Immunoassay (ECLIA) of serum CEA levels were determined in all studied groups using a ready- for- use electrochem-iluminescence immunoassay Kit (ECLIA-Roche) according to manufacturer’s protocol. The correlations between the changes in the serum CEA levels and the pathological outcomes were analysed. The statistical analysis of the data showed an elevated CEA level which indicated colon preneoplastic progression. The serum levels of CEA in group B and C were significantly greater than CEA level of group A. whereas the serum level of CEA in group E of meloxicam treated rats was similar to almost that of group A. In group C, the serum level of CEA was significantly greater than group B. The elevated level normalized after meloxicam treatment in group E.
More effort should be dedicated to a search for developing and evaluating of a variety of natural and chemopreventive agents, which could block or attenuate CRC process.
The results of the current study confirmed the efficacy of meloxicam a nonsteroidal anti-inflammatory Drug (NSAID), has been known for its anti-inflammatory action with analgesic and fever reducer effects, used in the treatment of rheumatic arthritis and in the protection against abnormal cellular transformation of colon mucosa as well.
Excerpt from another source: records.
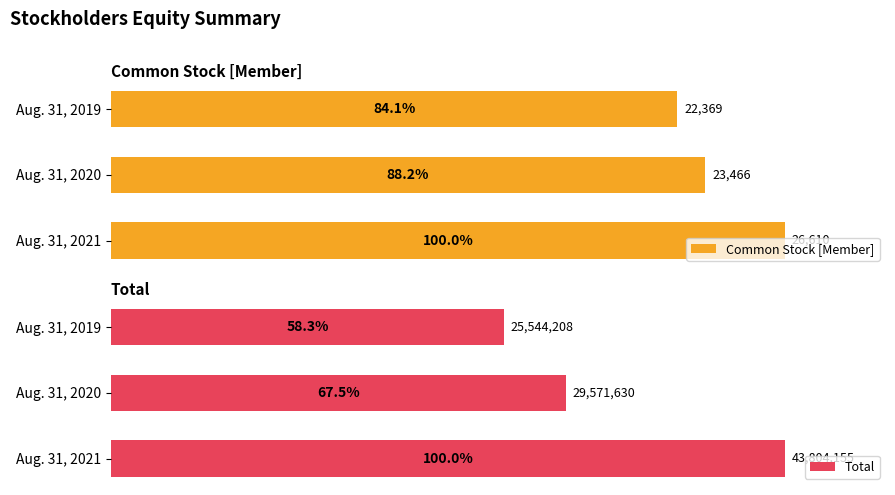

List the labels in order of Common Stock [Member] value, smallest first.

Aug. 31, 2019, Aug. 31, 2020, Aug. 31, 2021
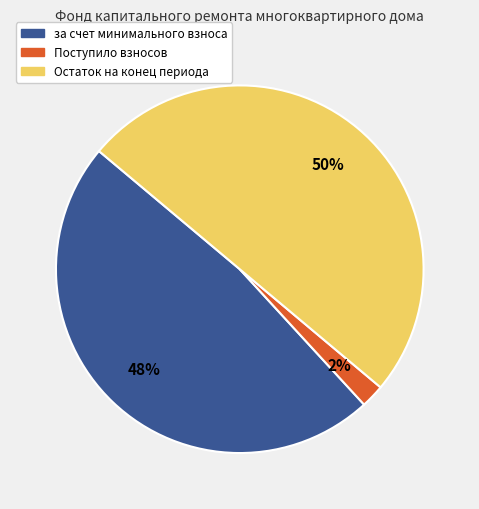

The Остаток на конец периода slice represents 50% of the pie. True or false?

True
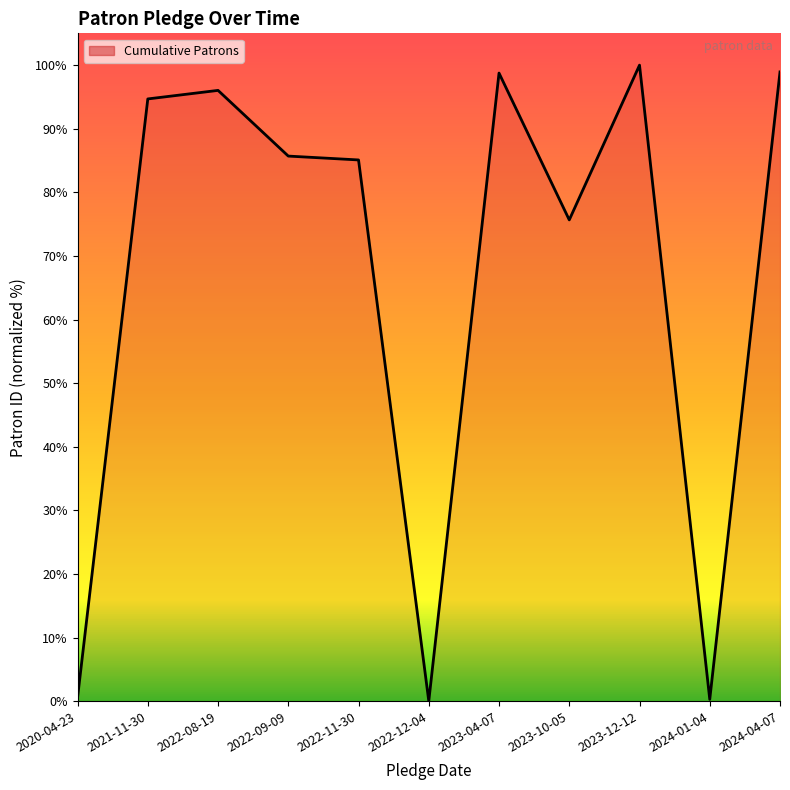

What position from the right is 2023-04-07?

5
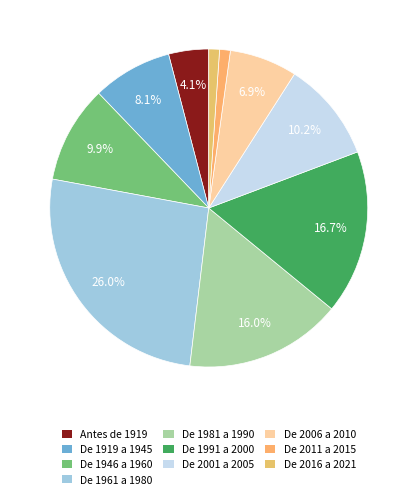

Combined, do De 2006 a 2010 and De 1919 a 1945 account for over 50%?

No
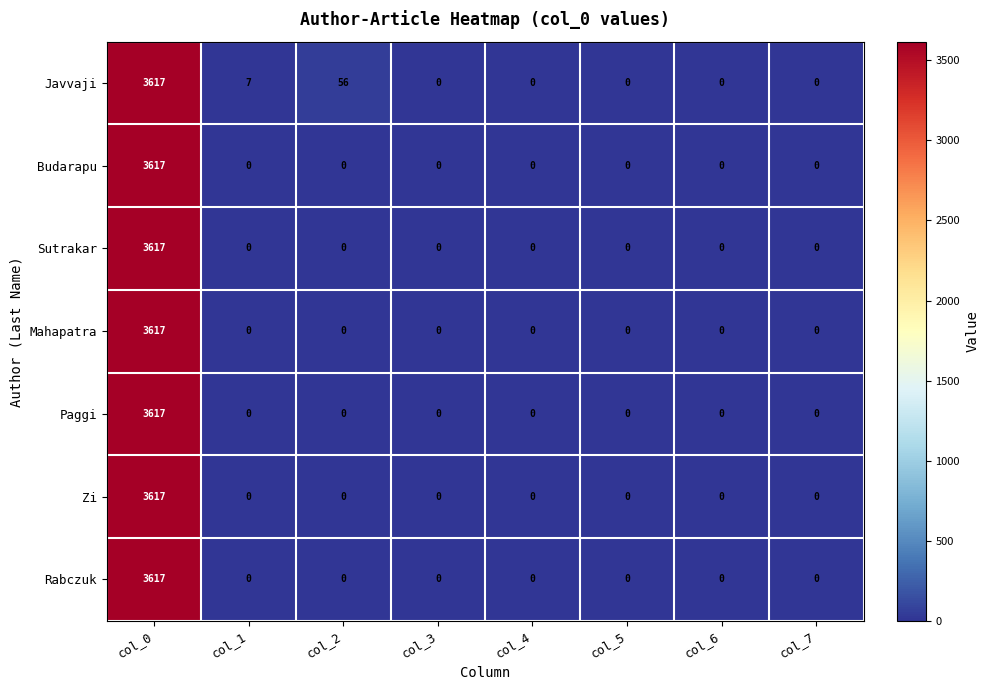

What is the maximum value shown in the chart?

3617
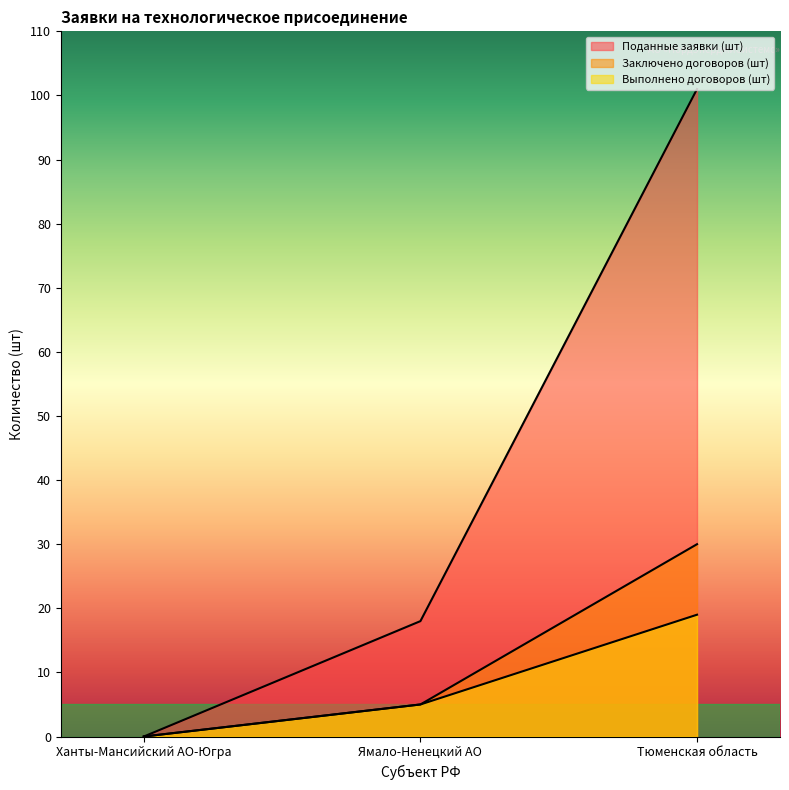

Does the chart display data point markers on the line(s)?

No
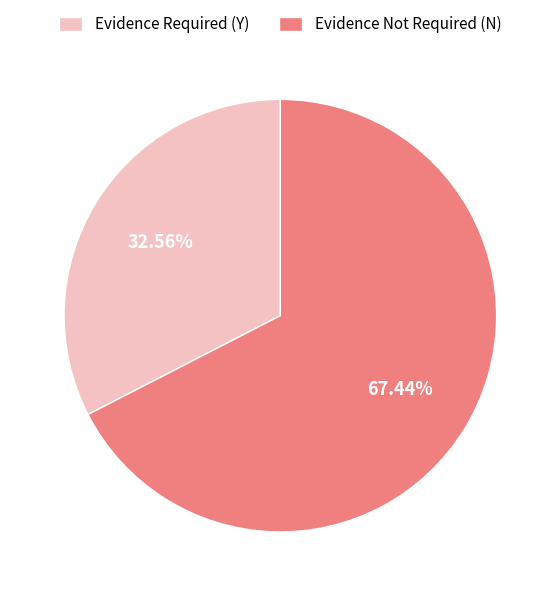

Which category has the smallest portion of the pie?

Evidence Required (Y)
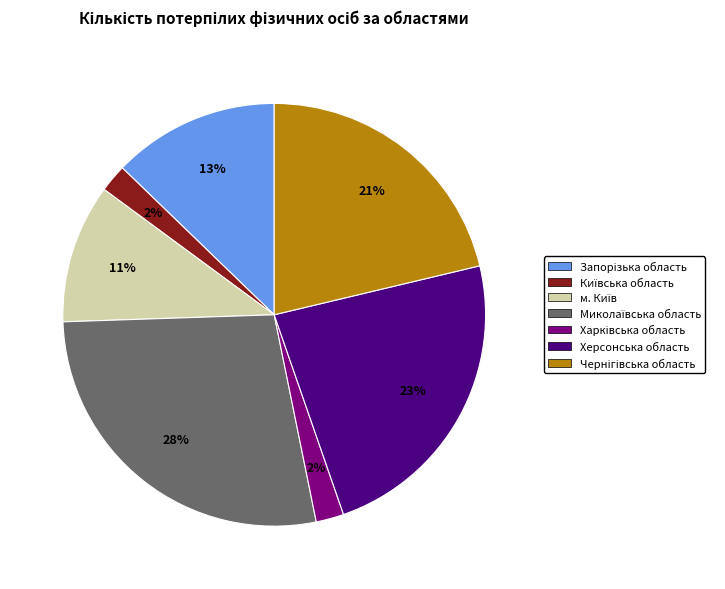

Is there a majority slice in this chart?

No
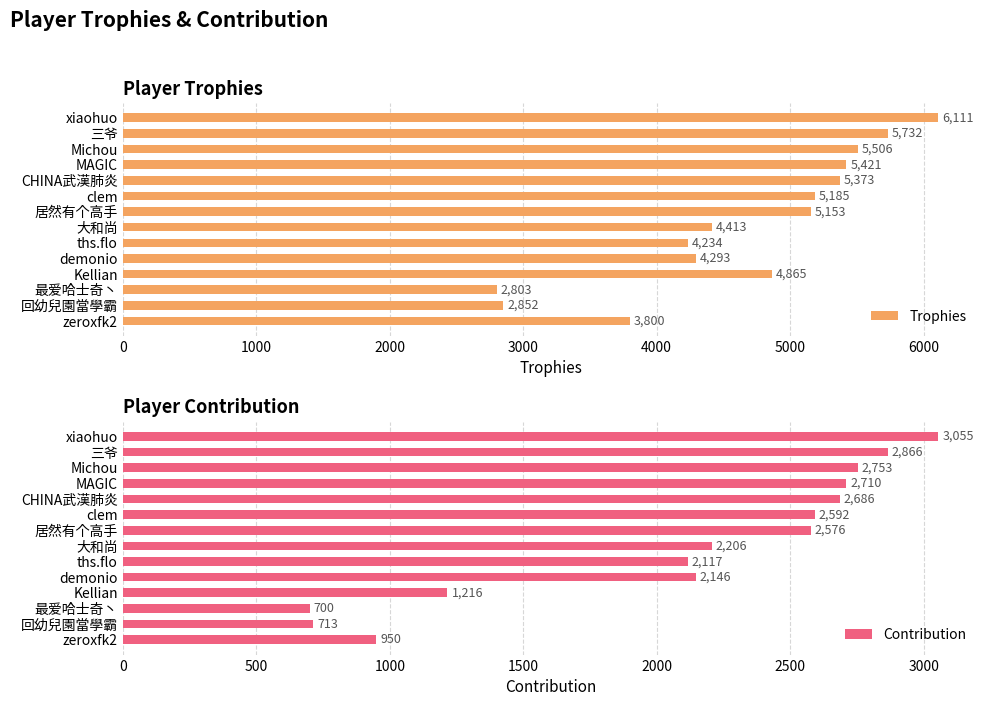

What is the average value of the Trophies series?

4696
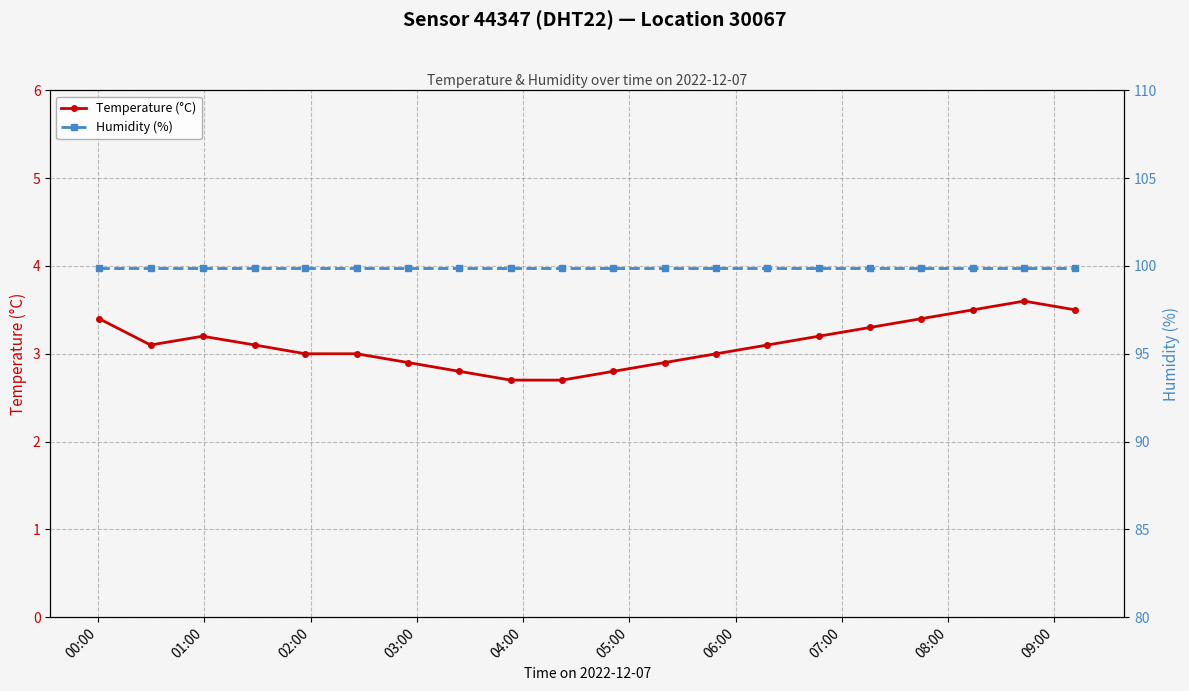

Reading left to right, what are all the values shown in this chart?

Temperature (°C): 3.4	3.1	3.2	3.1	3.0	3.0	2.9	2.8	2.7	2.7	2.8	2.9	3.0	3.1	3.2	3.3	3.4	3.5	3.6	3.5
Humidity (%): 99.9	99.9	99.9	99.9	99.9	99.9	99.9	99.9	99.9	99.9	99.9	99.9	99.9	99.9	99.9	99.9	99.9	99.9	99.9	99.9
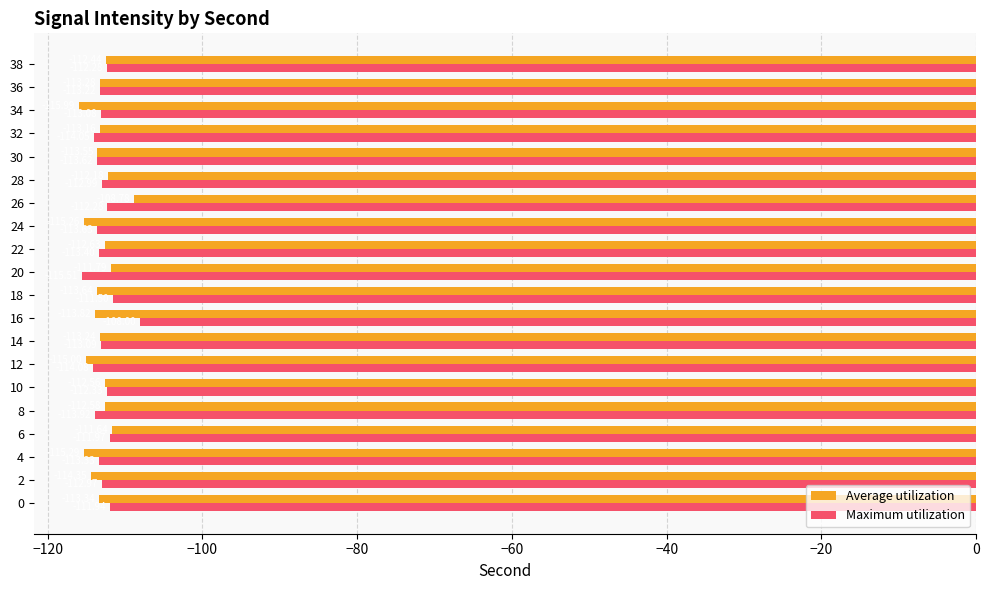

Between 22 and 38, which series saw the biggest shift?

Maximum utilization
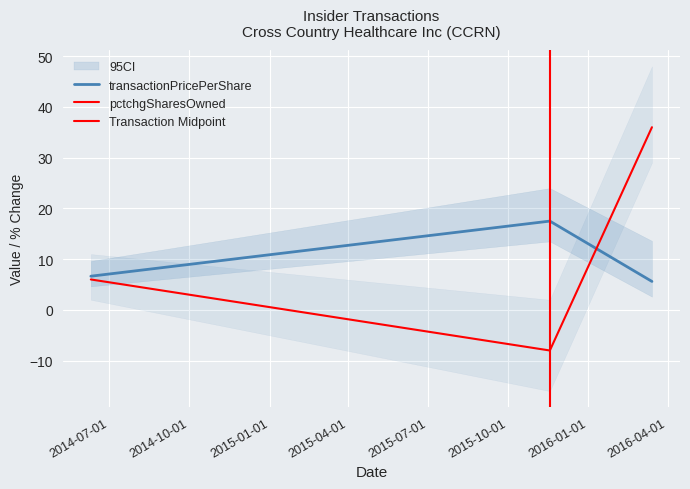

Reading right to left, transcribe all the data shown in this chart.

transactionPricePerShare: 5.6	17.5	6.6
pctchgSharesOwned: 36.0	-8.0	6.0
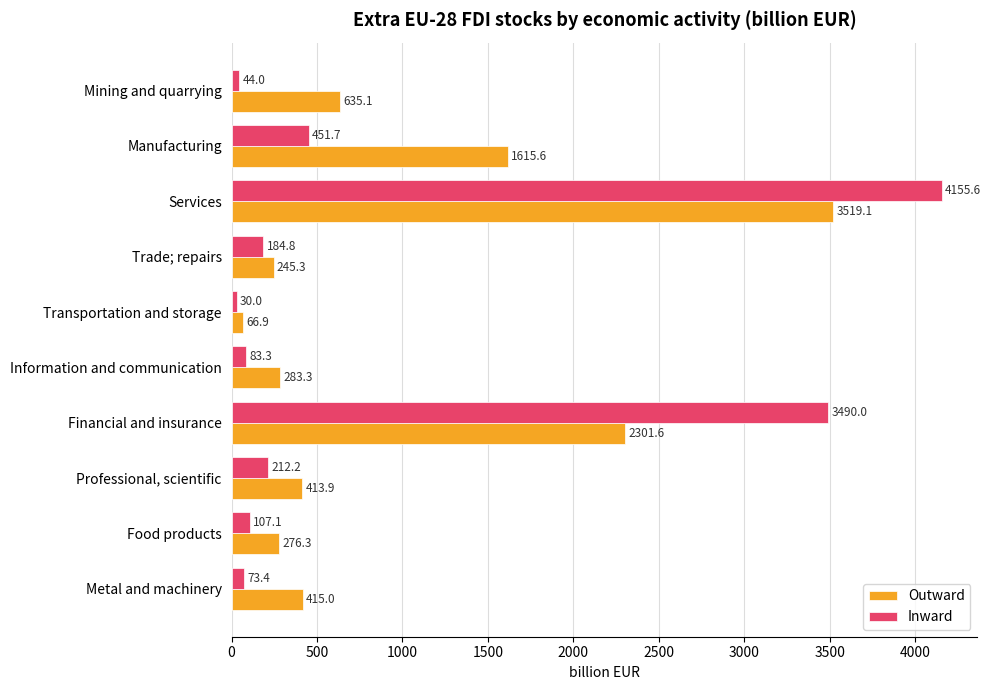

The value of Outward at Services is 3519.1. True or false?

True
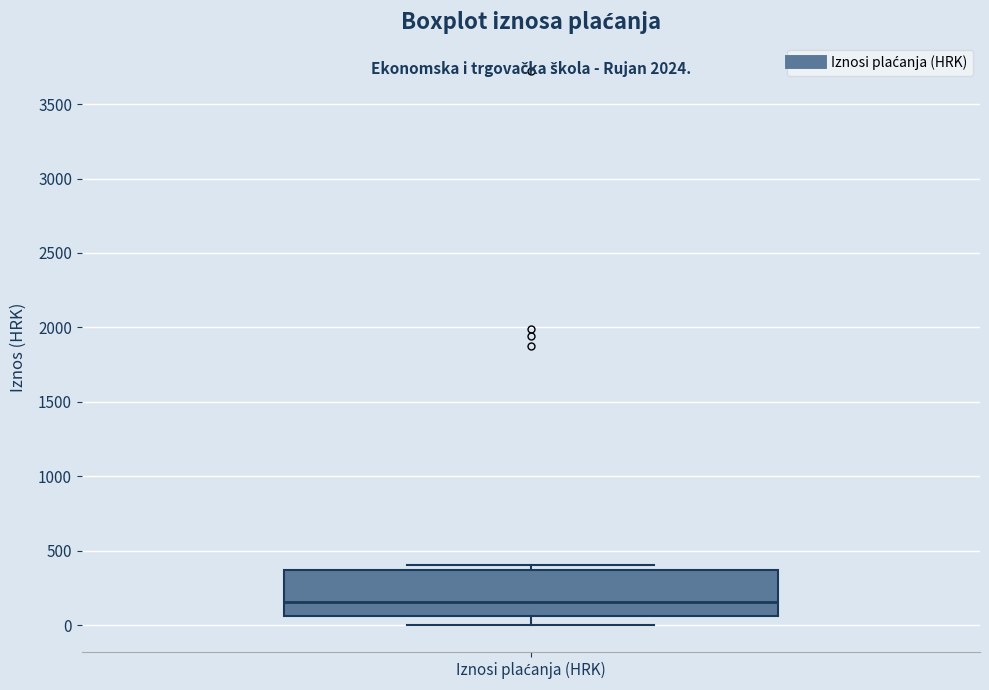

Transcribe this box plot: give where the median line is, the range the box spans, and where the two whiskers end, as read against the y-axis. The values are not printed on the chart, so give them approximately, as read against the axis.

median 150, box 50 to 350, whiskers 0 to 400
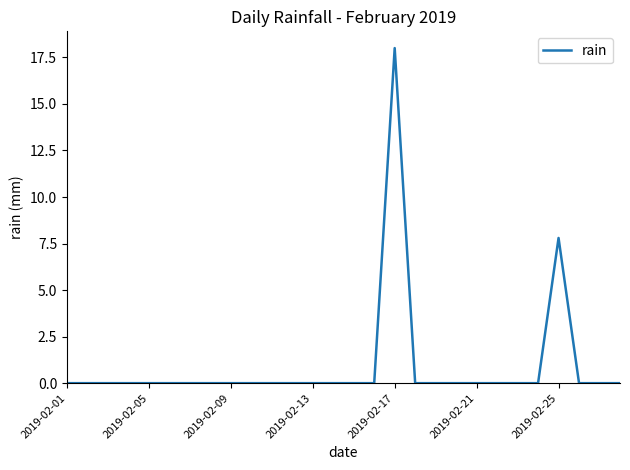

How many lines are shown in the chart?

1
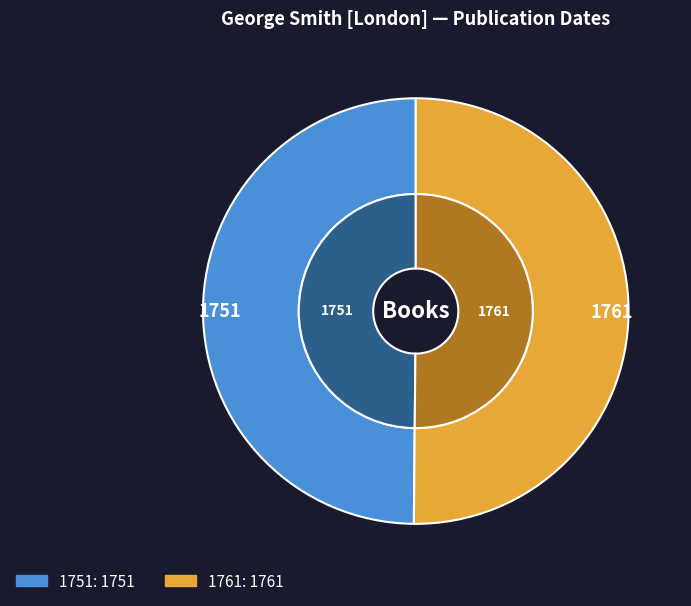

True or false: 1761 accounts for 58% of the total.

False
The growth of aberrant crypt foci in colon was delayed or incompleted after meloxicam use and this was shown to be a good evidence of its effectiveness in colon cancer protection.
We should also put in mind watching the food intake constituents in particular fat content which was proved to be a major factor in enhancing of transformation of normal coloncytes into aberrant foci. The increased quantity of fat in diet has a deteriorated action on the crypts fission and showed a significant increase in proliferation of cells. Hence, it is highly recommended that high fat diet should be avoided or limited and replaced by a healthy balanced food.